Cognizant, one of the world’s largest IT outsourcing companies, disclosed this spring that cybercriminals “exfiltrated” data related to employees’ corporate credit cards among other personal data including Social Security numbers, tax IDs, financial account information, and driver’s license and passport details.
“While we anticipate that the revenue impact related to this issue will be largely resolved by the middle of the quarter, we do anticipate the revenue and corresponding margin impact to be in the range of $50 million to $70 million for the quarter,” said Karen McLoughlin, Cognizant Chief Financial Officer in an earnings call.
As a key service provider to some of the world’s largest companies and a member of the Fortune 500 itself, Cognizant’s breach and possible heightened risk of a future operational disruption stemming from it could prove much more costly than the $50-$70 mn in margin impact projected in May.
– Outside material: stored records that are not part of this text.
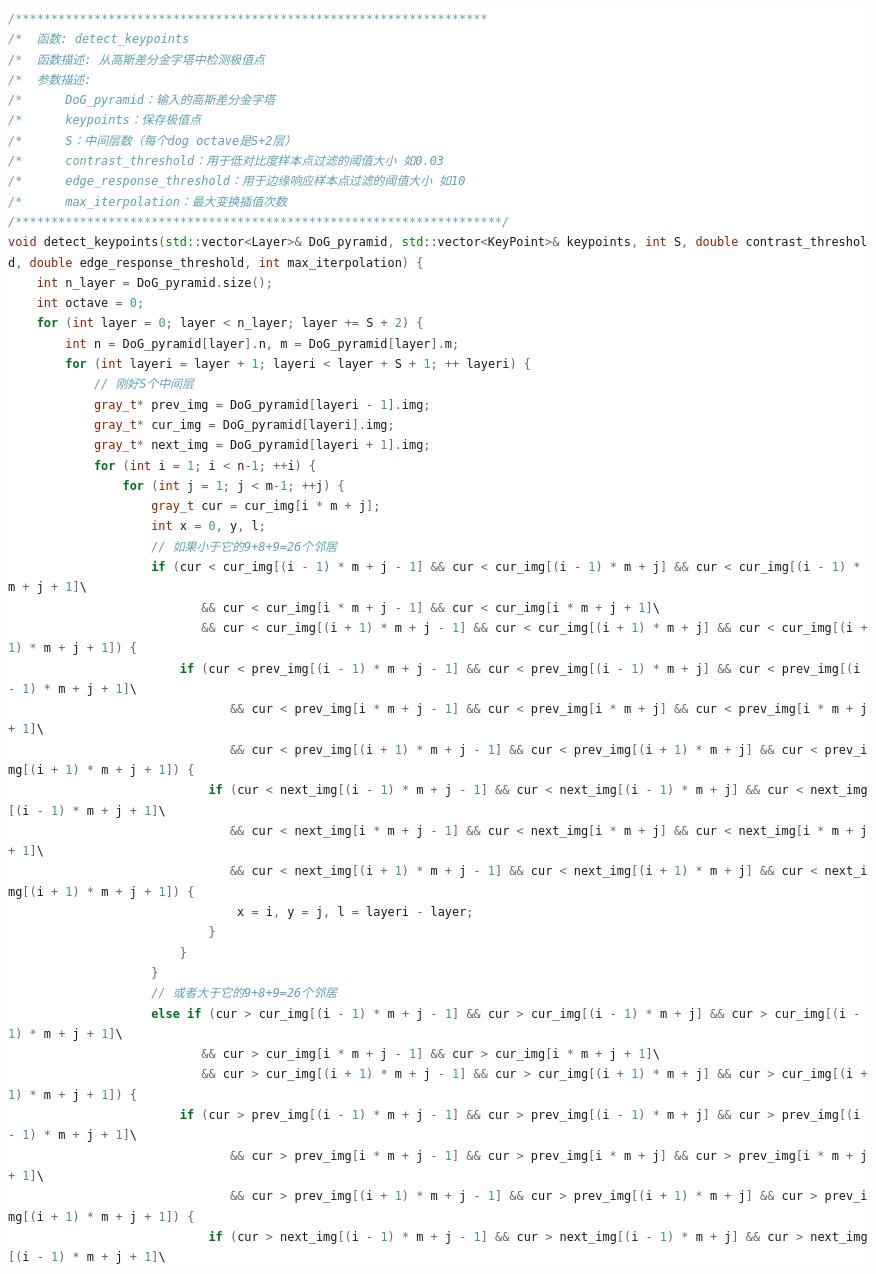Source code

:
 ```c++
/******************************************************************
/*	函数: detect_keypoints
/*	函数描述: 从高斯差分金字塔中检测极值点
/*	参数描述:
/*		DoG_pyramid：输入的高斯差分金字塔
/*		keypoints：保存极值点
/*  	S：中间层数（每个dog octave是S+2层）
/*  	contrast_threshold：用于低对比度样本点过滤的阈值大小 如0.03
/*  	edge_response_threshold：用于边缘响应样本点过滤的阈值大小 如10
/*  	max_iterpolation：最大变换插值次数
/********************************************************************/
void detect_keypoints(std::vector<Layer>& DoG_pyramid, std::vector<KeyPoint>& keypoints, int S, double contrast_threshold, double edge_response_threshold, int max_iterpolation) {
    int n_layer = DoG_pyramid.size();
    int octave = 0;
    for (int layer = 0; layer < n_layer; layer += S + 2) {
        int n = DoG_pyramid[layer].n, m = DoG_pyramid[layer].m;
        for (int layeri = layer + 1; layeri < layer + S + 1; ++ layeri) {
            // 刚好S个中间层
            gray_t* prev_img = DoG_pyramid[layeri - 1].img;
            gray_t* cur_img = DoG_pyramid[layeri].img;
            gray_t* next_img = DoG_pyramid[layeri + 1].img;
            for (int i = 1; i < n-1; ++i) {
                for (int j = 1; j < m-1; ++j) {
                    gray_t cur = cur_img[i * m + j];
                    int x = 0, y, l;
                    // 如果小于它的9+8+9=26个邻居
                    if (cur < cur_img[(i - 1) * m + j - 1] && cur < cur_img[(i - 1) * m + j] && cur < cur_img[(i - 1) * m + j + 1]\
                           && cur < cur_img[i * m + j - 1] && cur < cur_img[i * m + j + 1]\
                           && cur < cur_img[(i + 1) * m + j - 1] && cur < cur_img[(i + 1) * m + j] && cur < cur_img[(i + 1) * m + j + 1]) {
                        if (cur < prev_img[(i - 1) * m + j - 1] && cur < prev_img[(i - 1) * m + j] && cur < prev_img[(i - 1) * m + j + 1]\
                               && cur < prev_img[i * m + j - 1] && cur < prev_img[i * m + j] && cur < prev_img[i * m + j + 1]\
                               && cur < prev_img[(i + 1) * m + j - 1] && cur < prev_img[(i + 1) * m + j] && cur < prev_img[(i + 1) * m + j + 1]) {
                            if (cur < next_img[(i - 1) * m + j - 1] && cur < next_img[(i - 1) * m + j] && cur < next_img[(i - 1) * m + j + 1]\
                               && cur < next_img[i * m + j - 1] && cur < next_img[i * m + j] && cur < next_img[i * m + j + 1]\
                               && cur < next_img[(i + 1) * m + j - 1] && cur < next_img[(i + 1) * m + j] && cur < next_img[(i + 1) * m + j + 1]) {
                                x = i, y = j, l = layeri - layer;
                            }
                        }
                    }
                    // 或者大于它的9+8+9=26个邻居
                    else if (cur > cur_img[(i - 1) * m + j - 1] && cur > cur_img[(i - 1) * m + j] && cur > cur_img[(i - 1) * m + j + 1]\
                           && cur > cur_img[i * m + j - 1] && cur > cur_img[i * m + j + 1]\
                           && cur > cur_img[(i + 1) * m + j - 1] && cur > cur_img[(i + 1) * m + j] && cur > cur_img[(i + 1) * m + j + 1]) {
                        if (cur > prev_img[(i - 1) * m + j - 1] && cur > prev_img[(i - 1) * m + j] && cur > prev_img[(i - 1) * m + j + 1]\
                               && cur > prev_img[i * m + j - 1] && cur > prev_img[i * m + j] && cur > prev_img[i * m + j + 1]\
                               && cur > prev_img[(i + 1) * m + j - 1] && cur > prev_img[(i + 1) * m + j] && cur > prev_img[(i + 1) * m + j + 1]) {
                            if (cur > next_img[(i - 1) * m + j - 1] && cur > next_img[(i - 1) * m + j] && cur > next_img[(i - 1) * m + j + 1]\
```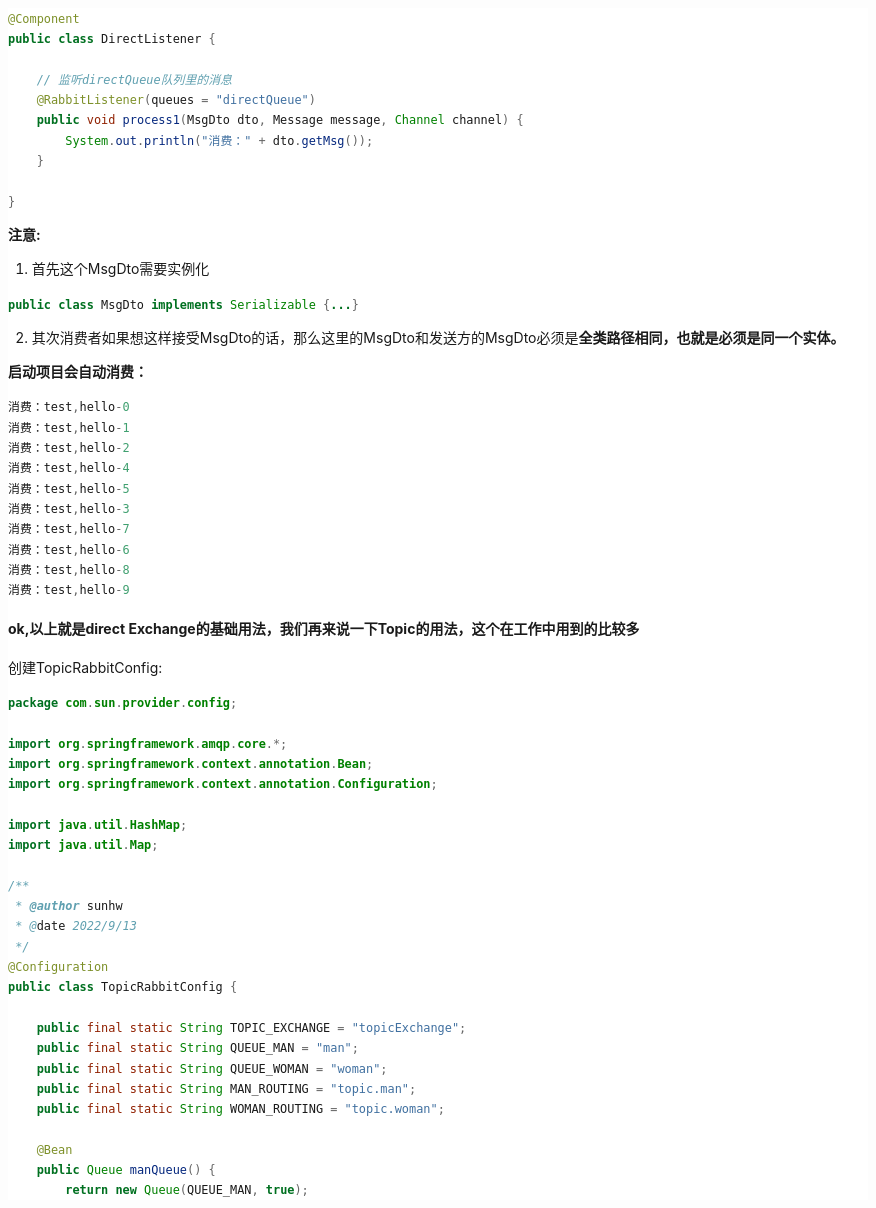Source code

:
 ```java
@Component
public class DirectListener {
		
  	// 监听directQueue队列里的消息
    @RabbitListener(queues = "directQueue")
    public void process1(MsgDto dto, Message message, Channel channel) {
        System.out.println("消费：" + dto.getMsg());
    }

}
```

**注意:** 

1. 首先这个MsgDto需要实例化

```java
public class MsgDto implements Serializable {...}
```

2. 其次消费者如果想这样接受MsgDto的话，那么这里的MsgDto和发送方的MsgDto必须是**全类路径相同，也就是必须是同一个实体。**

**启动项目会自动消费：**

```java
消费：test,hello-0
消费：test,hello-1
消费：test,hello-2
消费：test,hello-4
消费：test,hello-5
消费：test,hello-3
消费：test,hello-7
消费：test,hello-6
消费：test,hello-8
消费：test,hello-9
```

#### ok,以上就是direct Exchange的基础用法，我们再来说一下Topic的用法，这个在工作中用到的比较多

创建TopicRabbitConfig:

```java
package com.sun.provider.config;

import org.springframework.amqp.core.*;
import org.springframework.context.annotation.Bean;
import org.springframework.context.annotation.Configuration;

import java.util.HashMap;
import java.util.Map;

/**
 * @author sunhw
 * @date 2022/9/13
 */
@Configuration
public class TopicRabbitConfig {

    public final static String TOPIC_EXCHANGE = "topicExchange";
    public final static String QUEUE_MAN = "man";
    public final static String QUEUE_WOMAN = "woman";
    public final static String MAN_ROUTING = "topic.man";
    public final static String WOMAN_ROUTING = "topic.woman";

    @Bean
    public Queue manQueue() {
        return new Queue(QUEUE_MAN, true);
```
Cyberhedge analysis indicates that there is an average 20 percent drop in operating margins for companies experiencing a cyber-related operational disruption like ransomware.
At a systemic level, vulnerabilities in Cognizant’s cyber governance create a heightened risk for all companies that rely on the company for aspects of its digital transformation. In short, if Cognizant has poor cyber governance, that is not only a risk for Cognizant but also for every company that relies upon it for aspects of digital transformation programs — from digital strategy and IOT to cloud enablement.
Many companies are relying more than ever on Cognizant amid the COVID-19 induced lockdowns. This should be a significant growth opportunity for the company but only if it can achieve strong cyber governance. Otherwise it risks that its services will instead be increasingly considered to be liabilities by its clients.